#### [RAW DATA]
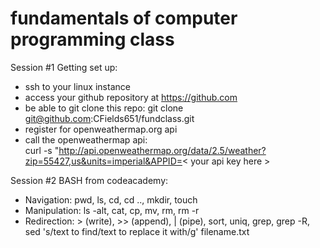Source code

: # fundamentals of computer programming class  

Session #1 Getting set up:  
- ssh to your linux instance
- access your github repository at https://github.com
- be able to git clone this repo: git clone git@github.com:CFields651/fundclass.git
- register for openweathermap.org api
- call the openweathermap api:  
curl -s "http://api.openweathermap.org/data/2.5/weather?zip=55427,us&units=imperial&APPID=< your api key here > 

Session #2 BASH from codeacademy:   
- Navigation: pwd, ls, cd, cd .., mkdir, touch  
- Manipulation: ls -alt, cat, cp, mv, rm, rm -r  
- Redirection: > (write), >> (append), | (pipe), sort, uniq, grep, grep -R, sed 's/text to find/text to replace it with/g' filename.txt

#### [TASK TO CARRY OUT]
Retype every item above line for line, with identical wording and punctuation, and leave the pictures out of your answer.

#### [SOLUTION]
Source code

: # fundamentals of computer programming class  

Session #1 Getting set up:  
- ssh to your linux instance
- access your github repository at https://github.com
- be able to git clone this repo: git clone git@github.com:CFields651/fundclass.git
- register for openweathermap.org api
- call the openweathermap api:  
curl -s "http://api.openweathermap.org/data/2.5/weather?zip=55427,us&units=imperial&APPID=< your api key here > 

Session #2 BASH from codeacademy:   
- Navigation: pwd, ls, cd, cd .., mkdir, touch  
- Manipulation: ls -alt, cat, cp, mv, rm, rm -r  
- Redirection: > (write), >> (append), | (pipe), sort, uniq, grep, grep -R, sed 's/text to find/text to replace it with/g' filename.txt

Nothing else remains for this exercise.